The Cox proportional hazards model is a semi-parametric regression for time-to-event data that estimates adjusted hazard ratios (HRs) comparing groups while controlling for confounders. It assumes the hazard ratio is constant over time (proportional hazards assumption). Cox regression is flexible, accommodates censoring naturally, and permits simultaneous adjustment for multiple covariates.
From your work with the Kaplan-Meier estimator, you know how to describe survival curves for two or more groups and use the log-rank test to ask whether they differ. But KM has a critical limitation: it cannot adjust for confounders. If treated and untreated patients differ in age, disease severity, and comorbidities, a raw KM comparison conflates the treatment effect with selection bias.
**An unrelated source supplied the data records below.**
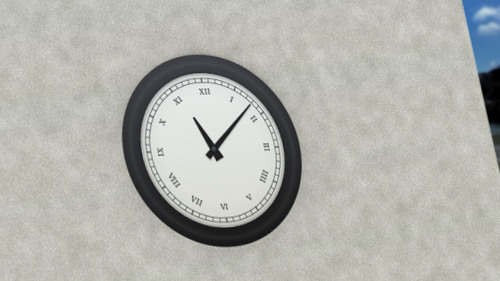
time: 11:08
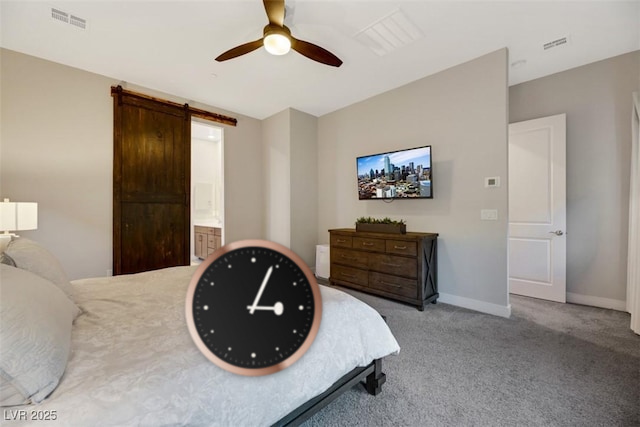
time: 3:04
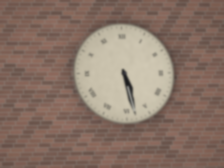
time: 5:28
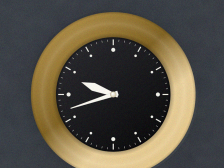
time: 9:42
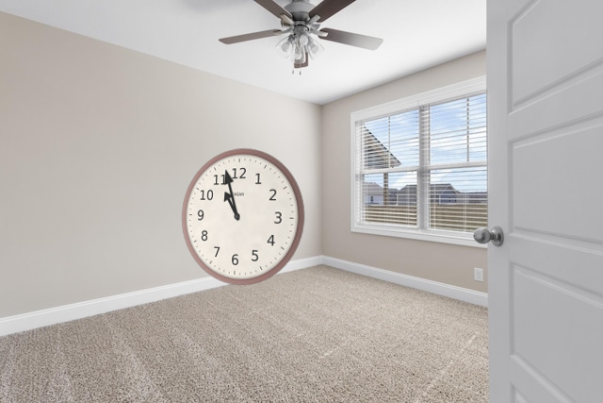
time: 10:57
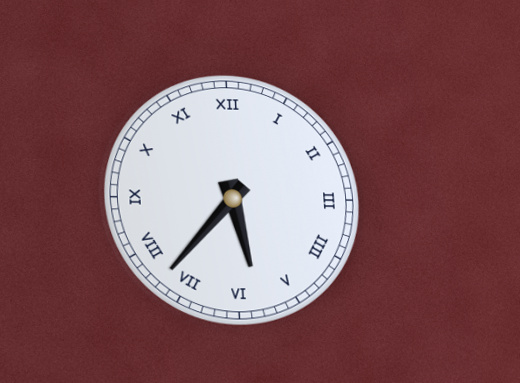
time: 5:37
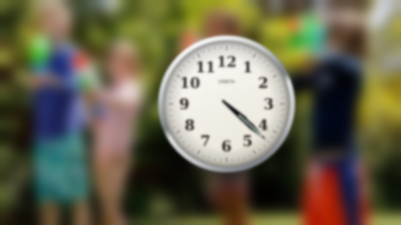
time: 4:22
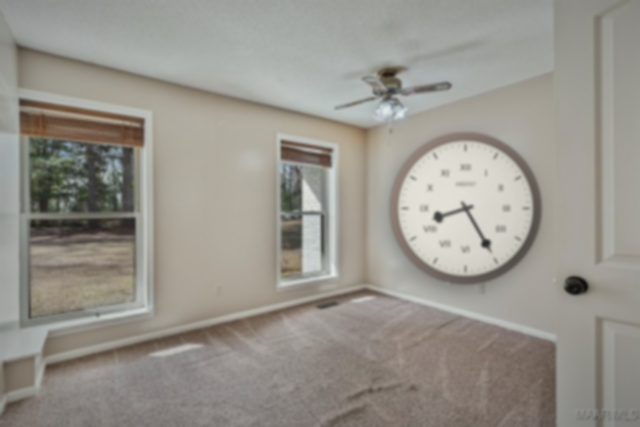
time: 8:25
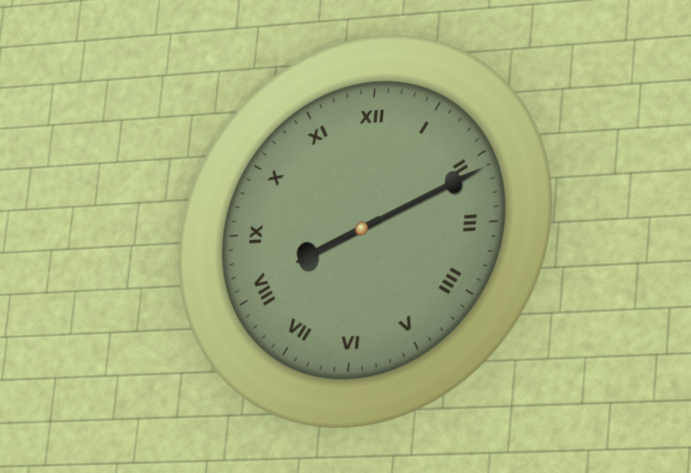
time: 8:11
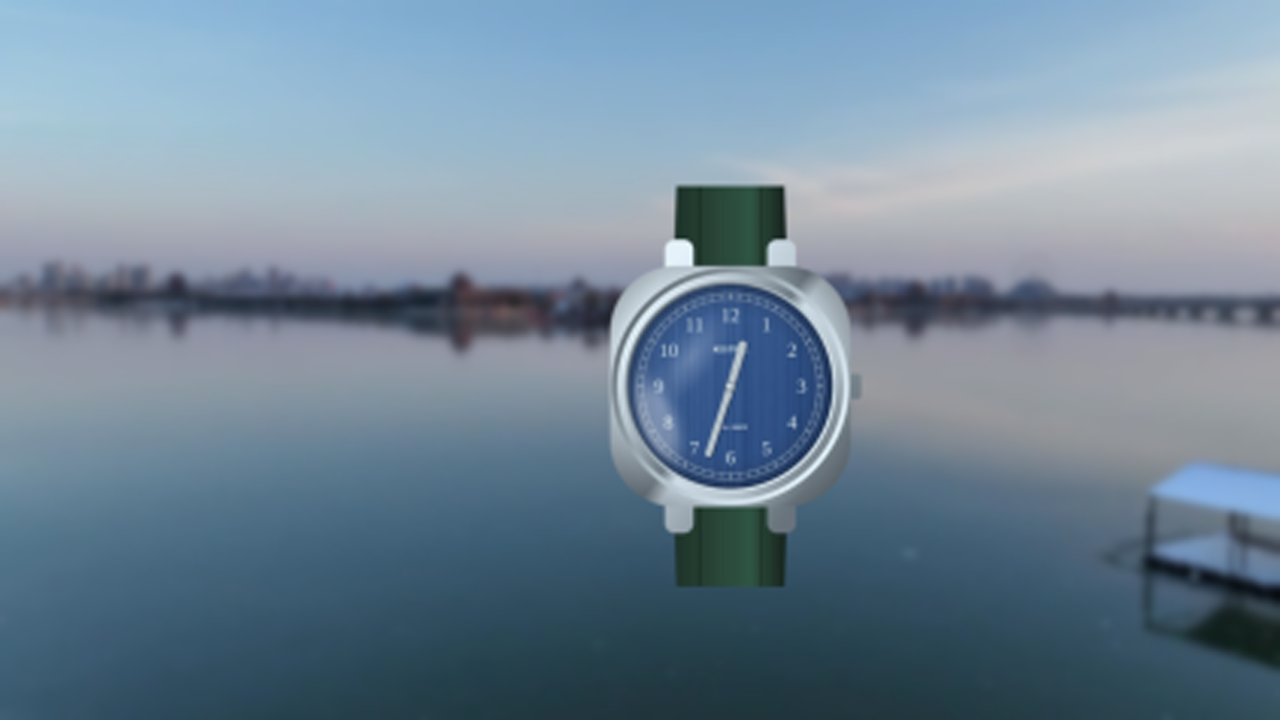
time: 12:33
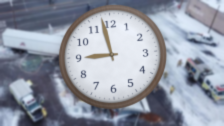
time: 8:58
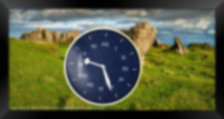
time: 9:26
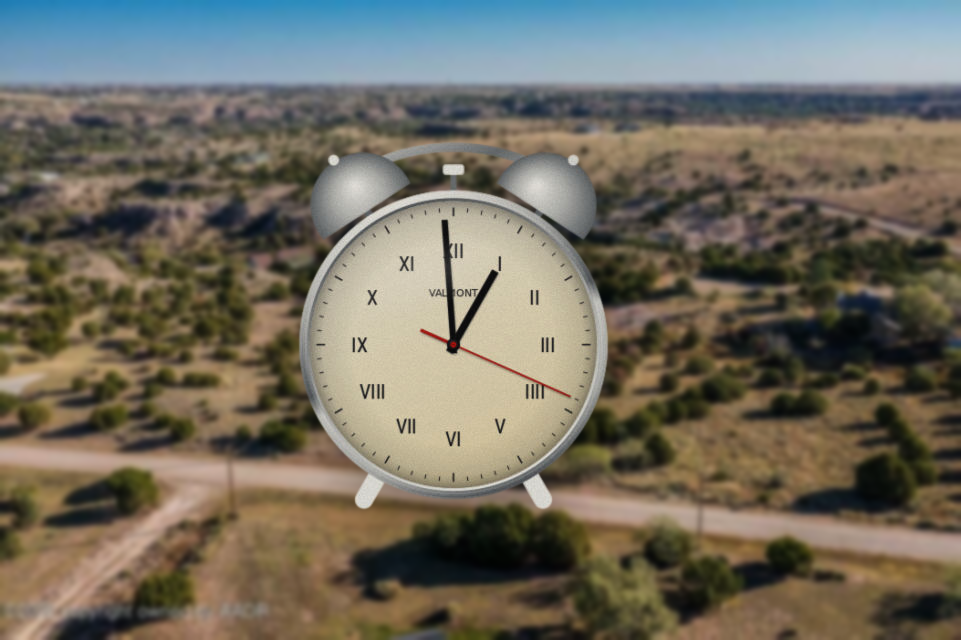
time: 12:59:19
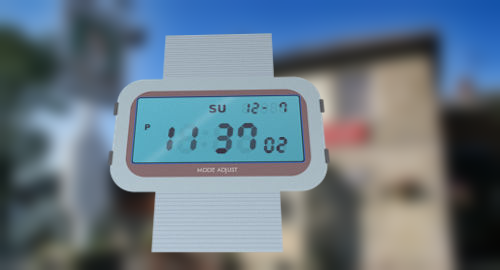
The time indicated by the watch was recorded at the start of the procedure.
11:37:02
The Cox proportional hazards model solves this by extending survival analysis into a regression framework — the same intuition as moving from comparing group means to running a regression that controls for covariates.
The Cox model works with the hazard function h(t): the instantaneous rate of experiencing the event at time t, conditional on having survived to t. Think of it as the risk per unit of time at a particular moment. The model specifies that each subject's hazard is their baseline hazard h₀(t) — shared by everyone and left unspecified — multiplied by an exponential function of their covariates: h(t|X) = h₀(t) × exp(β₁X₁ + β₂X₂ + ...). This is why Cox is called semi-parametric: the covariate part is fully specified (parametric), but the baseline hazard is left completely flexible (non-parametric). You never need to assume survival follows an exponential or Weibull distribution. The model estimates the βs from the data using partial likelihood, a clever method that conditions on who is at risk at each event time — this naturally handles censored observations, which are the norm in longitudinal studies.
The coefficient β₁ exponentiated gives the hazard ratio (HR) for a one-unit change in X₁: HR = exp(β₁). An HR of 1.5 means the hazard rate for the exposed group is 50% higher at every point in time compared to the reference group, after adjusting for all other covariates in the model. This constant-ratio relationship is the proportional hazards assumption: the ratio of any two subjects' hazards stays the same over time. It doesn't mean the hazard itself is constant (it changes for everyone as time passes), only that the *ratio* between groups doesn't change. Practically, this means the survival curves should diverge (or converge) proportionally rather than crossing. Crossing Kaplan-Meier curves are a warning sign that this assumption is violated.
Testing the proportional hazards assumption is standard practice. The most common method uses Schoenfeld residuals: if the assumption holds, residuals for each covariate should be uncorrelated with time. Violations require remedies — stratifying by the violating variable (allowing its baseline hazard to be group-specific), adding a time-interaction term (HR(t) = exp(β + γ·time)), or switching to a parametric or time-varying-coefficient model. Cox regression is the workhorse of survival analysis in clinical and epidemiologic research precisely because it pairs KM-style flexibility about the underlying time process with the confounder-adjusting power of regression — letting you answer "what is the adjusted hazard ratio for treatment, holding everything else equal?" with minimal distributional assumptions.